The $p$-adic logarithm can be computed $$ \begin{align*} \log_p(2) &= \frac{1}{p-1}\log_p(2^{p-1})\\ &=\frac{1}{p-1}\sum_{n\geq 1}(-1)^{n-1} \frac{(2^{p-1}-1)^n}{n} \\ &\equiv -pF(p)\mod p^2. \end{align*} $$ This means $a(p)+F(p)\equiv 0\mod p$, which answers part (4) in the affirmative: since $a(p)$ and $F(p)$ are in $[0,p-1]$ and their sum is divisible by $p$, the sum equals $p$ exactly when $F(p)\neq 0$. The answer to (3) is also yes, since $L_p(2)=0\Leftrightarrow a(p)=0\Leftrightarrow F(p) = 0$.

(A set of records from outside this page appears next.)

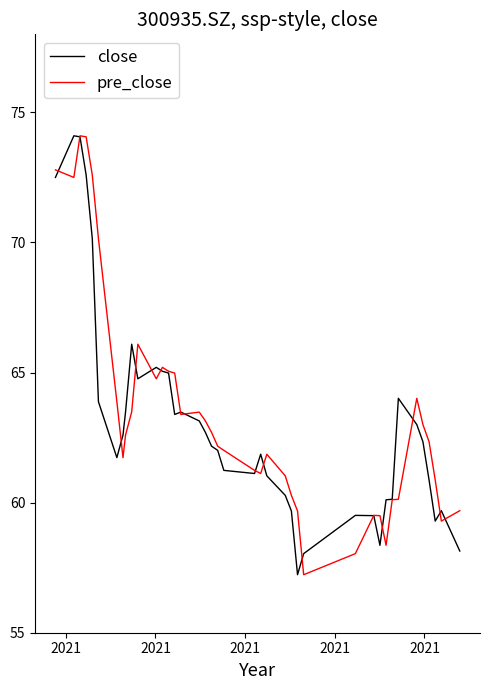

Is this an area chart (filled region under the line)?

No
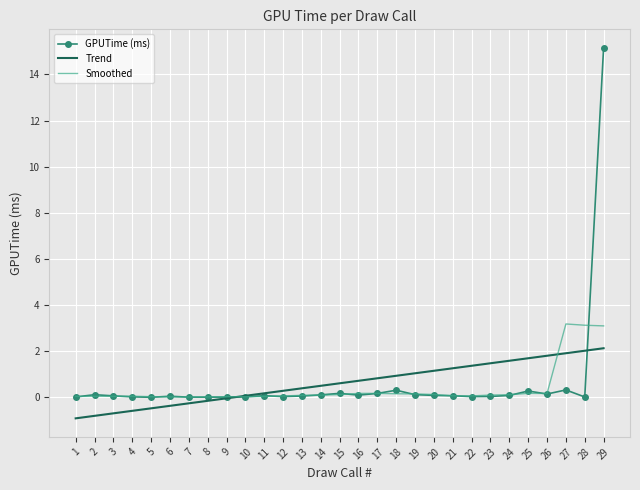

The value of Trend at 5 is -0.5. True or false?

True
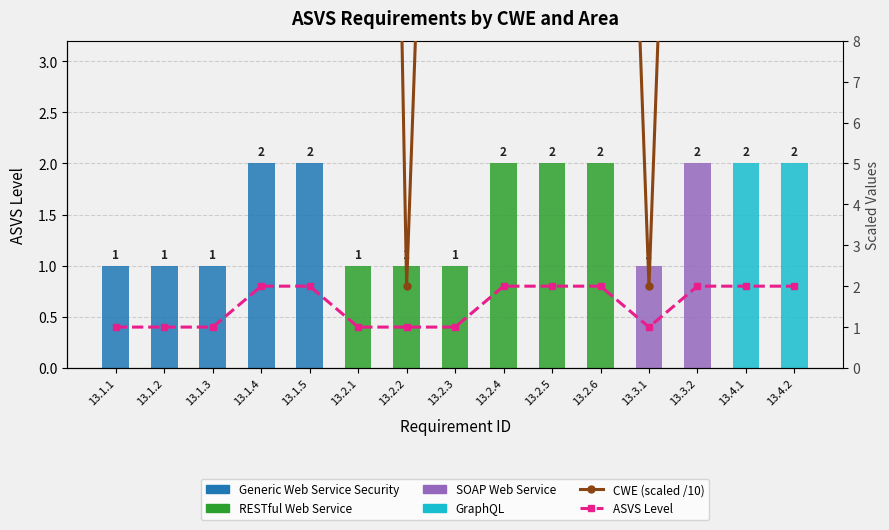

What is the average value of the RESTful Web Service series?

0.6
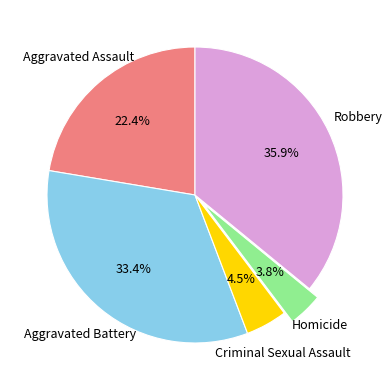

Is Homicide the majority of the pie?

No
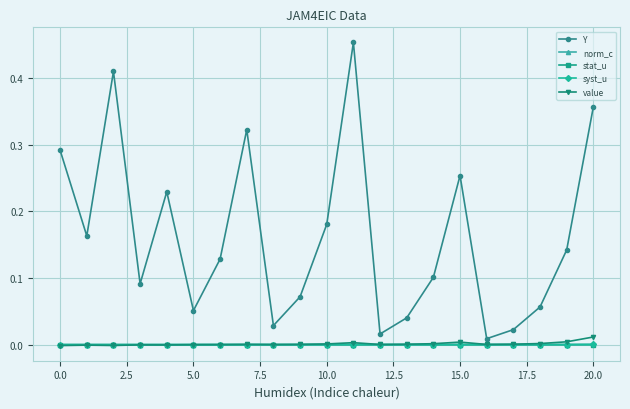

What are all the series names shown in the legend?

Y, norm_c, stat_u, syst_u, value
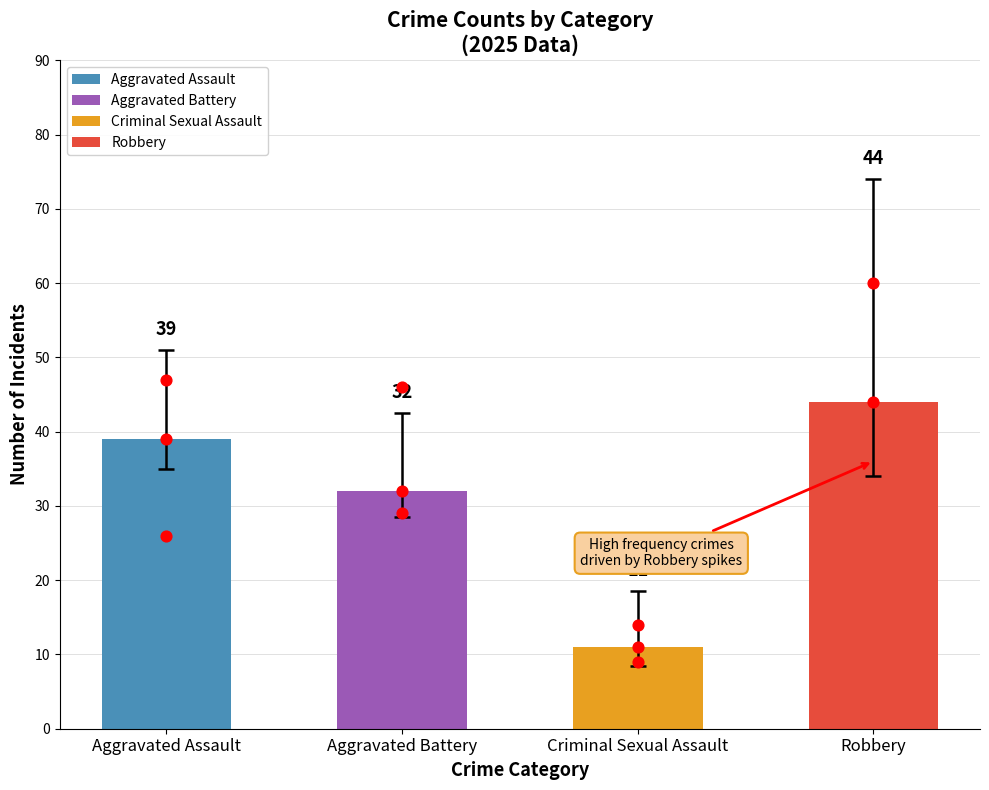

Which series has the widest spread of Y values?

Robbery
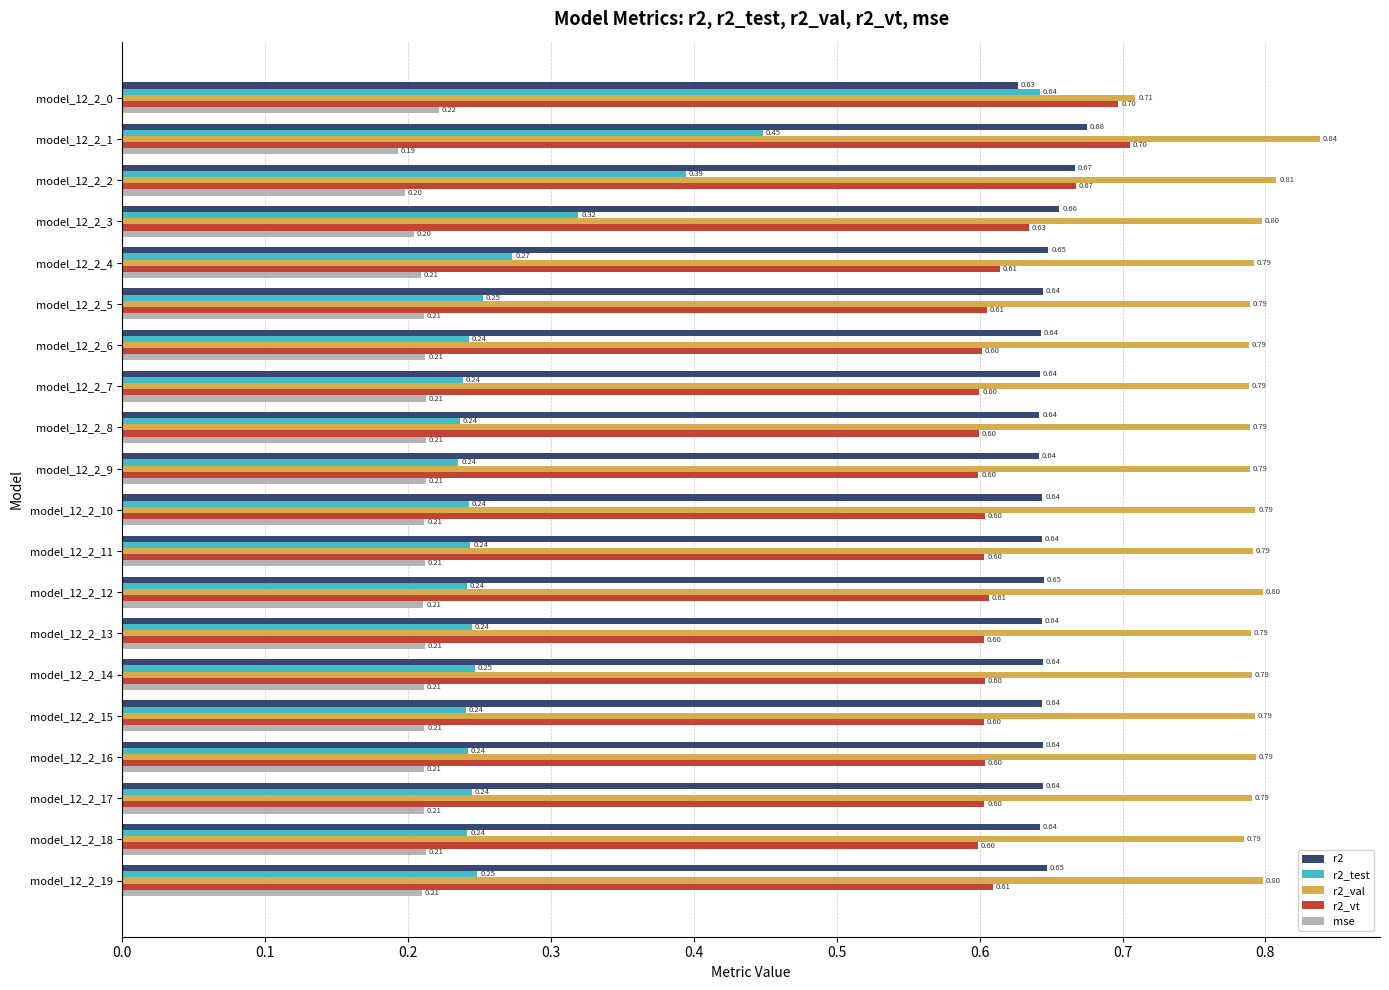

What is the spread (max minus min) of values at model_12_2_14?

0.6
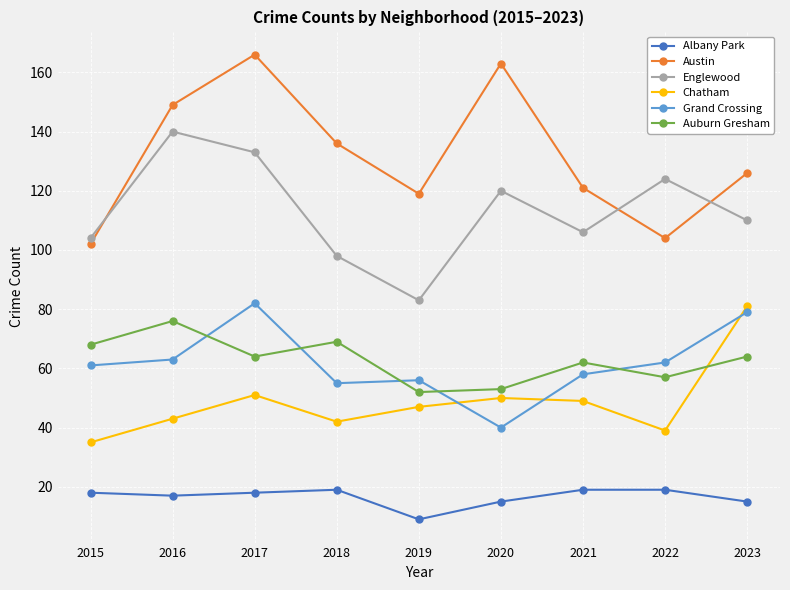

Where is the first local minimum for Auburn Gresham?

2017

Questions 1 and 2 equivalent to: are there infinitely-many Wieferich primes to the base 2, and are there infinitely-many non-Wieferich primes to the base 2? These questions are both open, though the ABC conjecture would imply the answer to (2) is "yes". I have heard the heuristic argument that a random prime $p$ is Wieferich to the base 2 with probability $1/p$, so since $\sum_p 1/p$ diverges, we should expect there are infinitely-many Wieferich primes.